For NAACL 2013, we did a similar experiment, but we asked authors for their responses several months after the fact (actually, even after the conference had taken place), at which point hopefully emotions had cooled a bit and they could look back at their reviews with a sort of fond recollection. We presented the contact author of each paper with the original review text for each of their reviews, but did not show them the original scores. We asked them on a standard Likert scale how helpful this review was, and how informative this review was.

Because this was long after the fact, response rate was of course not 100%, and it was also biased toward authors of papers that were accepted. We got responses from 128 authors on a total of 138 papers (some papers had same contact authors), covering a total of about 397 reviews (roughly one per paper, but some short papers only had two, and some papers had four).

All the plots below are restricted to this set of 138 papers, not to the full set of about 500.

First, let's get a sense of the data. Here are the overall results for this entire set of 138 papers:


(Note that the numbers add up to 397, not 138, because this is counting per-review not per-paper.) The first row shows the accept/reject ratio. Since NAACL 2013 had an acceptance rate between 25% and 30%, obviously survey results are biased toward accepted papers, but we still have a healthy response rate from rejected papers.

Overall, the vast majority (~80%) of reviews were considered both informative and helpful (score 4 or 5) according to the authors. So yes, we need to do something about the 20% of reviews that got a 1, 2 or 3 on the Likert scale, but we're actually not doing that horribly. (Modulo sample selection bias.) The papers themselves were considered overwhelmingly appropriate and clear. The overall score distribution matches (roughly) the overall score distribution for the entire conference.

Let's look at what happens if we look only at accepted or rejected paper:

Comparing these, we definitely see a bit of the NIPS effect. For accepted papers, the reviews were considered overwhelmingly informative and helpful (scores of 4 or 5 in 85% or more cases). However, for rejected papers, the reviews were still considered largely informative and helpful (~73% of cases were 4s and 5s). Not surprisingly, accepted papers fare quite well on the individual score metrics, in particular overall score (duh!).

We can alternatively condition the analysis on the overall paper score rather than the final accept/reject decision. Here's how that looks:

That's not substantially different.

So what makes the difference between good (informativeness 4 or 5) and bad (informativeness 1 or 2) reviews?

On average, the "good" reviews were about 15% longer than the bad reviews (on average 320 characters versus 280 characters).

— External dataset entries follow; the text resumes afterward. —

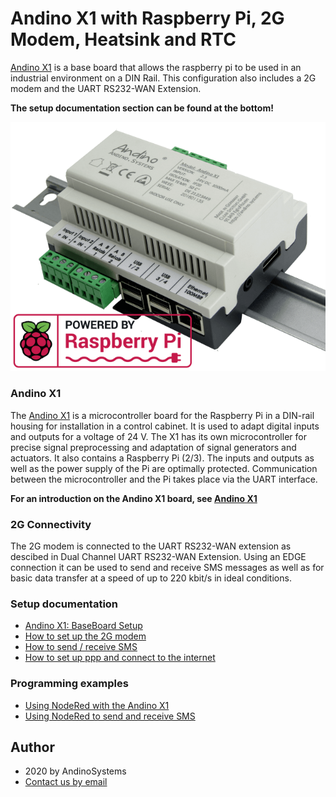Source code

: Andino X1 with Raspberry Pi, 2G Modem, Heatsink and RTC
======

[Andino X1][1] is a base board that allows the raspberry pi to be used in an industrial environment on a DIN Rail. This configuration also includes a 2G modem and the UART RS232-WAN Extension.

**The setup documentation section can be found at the bottom!**

![Andino X1 - Raspberry Pi on DIN Rail](Andino-X1-Raspberry-Pi-in-der-industrie.png)  

### Andino X1
The [Andino X1][1] is a microcontroller board for the Raspberry Pi in a DIN-rail housing for installation in a control cabinet. It is used to adapt digital inputs and outputs for a voltage of 24 V. The X1 has its own microcontroller for precise signal preprocessing and adaptation of signal generators and actuators. It also contains a Raspberry Pi (2/3). The inputs and outputs as well as the power supply of the Pi are optimally protected. Communication between the microcontroller and the Pi takes place via the UART interface.

**For an introduction on the Andino X1 board, see [Andino X1](../../)**

### 2G Connectivity
The 2G modem is connected to the UART RS232-WAN extension as descibed in Dual Channel UART RS232-WAN Extension. Using an EDGE connection it can be used to send and receive SMS messages as well as for basic data transfer at a speed of up to 220 kbit/s in ideal conditions.

### Setup documentation

- [Andino X1: BaseBoard Setup](../../BaseBoard)
- [How to set up the 2G modem](../../../Andino-Common/Extensions/2G-Modem-SIM800L)
- [How to send / receive SMS](../../../Andino-Common/Extensions/2G-Modem-SIM800L/sms)
- [How to set up ppp and connect to the internet](../../../Andino-Common/Extensions/2G-Modem-SIM800L/ppp)

### Programming examples

- [Using NodeRed with the Andino X1](../../../Andino-Common/src/NodeRed) 
- [Using NodeRed to send and receive SMS](../../../Andino-Common/src/NodeRed/AndinoSMS/node-red-contrib-andino-sms) 

Author
-----

* 2020 by AndinoSystems
* [Contact us by email](mailto:info@andino.systems)

[1]:https://andino.systems/andino-x1/
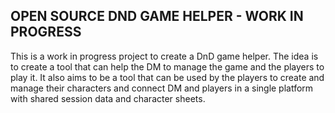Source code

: ## OPEN SOURCE DND GAME HELPER - WORK IN PROGRESS

This is a work in progress project to create a DnD game helper. The idea is to create a tool that can help the DM to manage the game and the players to play it. It also aims to be a tool that can be used by the players to create and manage their characters and connect DM and players in a single platform with shared session data and character sheets.
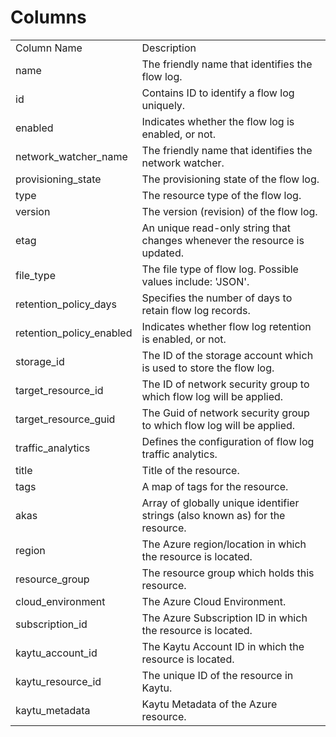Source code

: # Columns  

<table>
	<tr><td>Column Name</td><td>Description</td></tr>
	<tr><td>name</td><td>The friendly name that identifies the flow log.</td></tr>
	<tr><td>id</td><td>Contains ID to identify a flow log uniquely.</td></tr>
	<tr><td>enabled</td><td>Indicates whether the flow log is enabled, or not.</td></tr>
	<tr><td>network_watcher_name</td><td>The friendly name that identifies the network watcher.</td></tr>
	<tr><td>provisioning_state</td><td>The provisioning state of the flow log.</td></tr>
	<tr><td>type</td><td>The resource type of the flow log.</td></tr>
	<tr><td>version</td><td>The version (revision) of the flow log.</td></tr>
	<tr><td>etag</td><td>An unique read-only string that changes whenever the resource is updated.</td></tr>
	<tr><td>file_type</td><td>The file type of flow log. Possible values include: 'JSON'.</td></tr>
	<tr><td>retention_policy_days</td><td>Specifies the number of days to retain flow log records.</td></tr>
	<tr><td>retention_policy_enabled</td><td>Indicates whether flow log retention is enabled, or not.</td></tr>
	<tr><td>storage_id</td><td>The ID of the storage account which is used to store the flow log.</td></tr>
	<tr><td>target_resource_id</td><td>The ID of network security group to which flow log will be applied.</td></tr>
	<tr><td>target_resource_guid</td><td>The Guid of network security group to which flow log will be applied.</td></tr>
	<tr><td>traffic_analytics</td><td>Defines the configuration of flow log traffic analytics.</td></tr>
	<tr><td>title</td><td>Title of the resource.</td></tr>
	<tr><td>tags</td><td>A map of tags for the resource.</td></tr>
	<tr><td>akas</td><td>Array of globally unique identifier strings (also known as) for the resource.</td></tr>
	<tr><td>region</td><td>The Azure region/location in which the resource is located.</td></tr>
	<tr><td>resource_group</td><td>The resource group which holds this resource.</td></tr>
	<tr><td>cloud_environment</td><td>The Azure Cloud Environment.</td></tr>
	<tr><td>subscription_id</td><td>The Azure Subscription ID in which the resource is located.</td></tr>
	<tr><td>kaytu_account_id</td><td>The Kaytu Account ID in which the resource is located.</td></tr>
	<tr><td>kaytu_resource_id</td><td>The unique ID of the resource in Kaytu.</td></tr>
	<tr><td>kaytu_metadata</td><td>Kaytu Metadata of the Azure resource.</td></tr>
</table>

Somewhat surprisingly, a linear classifier on bag of words data and distinguish with 90% accuracy "good" from "bad" reviews, but the features it gives high weight to are basically features that look like positive versus negative reviews, rather essentially exploiting of the correlation between informativeness and acceptance, rather than informativeness on its own.

3 comments:

crash-dev said...

280 characters! I hope you meant words, but even those seem pretty short.

Unknown said...

For PLDI'16, Emery Berger, the PC Chair, prodded the PC toward having reviews that are at least 500 words long. The PC basically listened. I would be curious to see if this affected authors' perceptions of review quality.

hal said...

Yes, I meant words :).

The problem is that you can easily hit X number of words by pointing out typos or missing citations to oneself :/.